Pumpkin pies cooking brings me back to my aunt's house. The smell of the turkey roasting made my mouth water for the dark meat. I was never a white meat eater. I also always had to mix my mashed potatoes, green bean casserole, corn, and turkey together. Not my brother, he ate each item on his plate one at a time, and God forbid they touched each other. I am sure there are others like that. I love the smell of my seven year old's blanky. I constantly grab that blanky and bury my face in it. I try not to think about all the nose picking that has been going on while he is holding that blanky and watching tv. The good news is, I don't care, I love the smell of my children.

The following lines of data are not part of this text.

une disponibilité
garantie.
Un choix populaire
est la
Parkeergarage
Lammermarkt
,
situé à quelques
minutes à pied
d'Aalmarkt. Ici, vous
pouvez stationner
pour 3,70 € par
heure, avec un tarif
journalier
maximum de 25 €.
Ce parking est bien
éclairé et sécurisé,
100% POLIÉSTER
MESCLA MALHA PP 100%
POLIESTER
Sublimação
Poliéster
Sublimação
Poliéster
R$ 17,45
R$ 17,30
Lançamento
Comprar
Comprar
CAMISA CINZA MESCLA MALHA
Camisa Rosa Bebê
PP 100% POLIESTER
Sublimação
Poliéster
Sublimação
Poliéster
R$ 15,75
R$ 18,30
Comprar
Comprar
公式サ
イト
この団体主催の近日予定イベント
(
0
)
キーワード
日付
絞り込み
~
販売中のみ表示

That brings us to baby's breath. Ahhh, I used to pull their binky's from their mouth and smell their breath. I was brought to heaven every time! I do love scented candles, pumpkin spice, fresh linen, and apple are my favorites. That smell represents the first time I actually had an extra five dollars to buy a candle. I burned that candle and stared into the flame, while sniffing the air with so much might I almost passed out from candle inhalation! I am not sure why I was sniffing so hard. It wasn't like I was some sort of dog sniffing out the candle robber trying to remember his scent. No, I was just a twenty year old girl that owned a candle.

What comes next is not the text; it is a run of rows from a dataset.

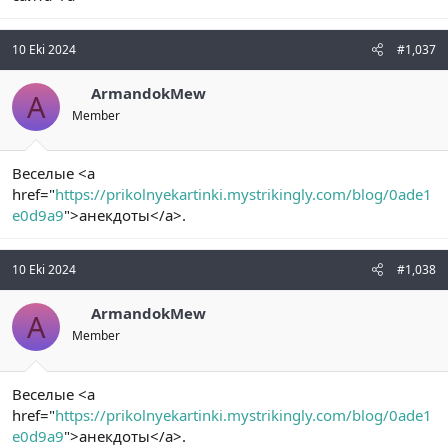
10 Eki 2024
#1,037
ArmandokMew
A
Member
Веселые <a
href="
https://prikolnyekartinki.mystrikingly.com/blog/0ade1
e0d9a9
">анекдоты</a>.
10 Eki 2024
#1,038
ArmandokMew
A
Member
Веселые <a
href="
https://prikolnyekartinki.mystrikingly.com/blog/0ade1
e0d9a9
">анекдоты</a>.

One of my favorite smell's in the whole world is the smell of the ocean. I will go back to the ocean for every sense I talk about. Oh, the ocean, what a love affair I have with it. I love to look it and smell the ocean air. While standing on the beach I just imagine jumping into the crashing wave, and becoming one with the salt water while letting my body go limp and letting the wave gently set me on the sandy beach. But then I remember my contacts! I cannot open my eyes in the water, if I do I won't be able to see when I get out. I am a -2.75. That is the number that the nice lady at Sears uses to fill my prescription for contacts. My glasses prescription for some reason is only -2.50. Not sure why, and for some reason I don't care enough to ask why. Back to the ocean. If I don't lose my contacts in the water, I know that when I exit the surf I will run to the closest towel with my eyes closed. Usually on the way to my towel I trip over one or two sun worshipers and apologize to them profusely. When they get crabby with me for accidentally kicking piles of sand on them while I trip over their bum I want to say, "hey they skin cancer isn't as bad as some other cancers." But I don't, because truthfully, when I am not sniffing the sea air and running around blindly looking for a towel I am slathering Hawaiin Tropic 4 all over.
Yes, I am a dumb one fooled into buying the number 4, at least I am not using 2. When I am feeling like I need to be sun responsible I reach for number 8. I should feel bad about this, but I don't. There are two reasons why; my family has amazing genes, we don't wrinkle, and for me to not obsess over dying from skin cancer means I have healed a bit in some ways. Sick, I know!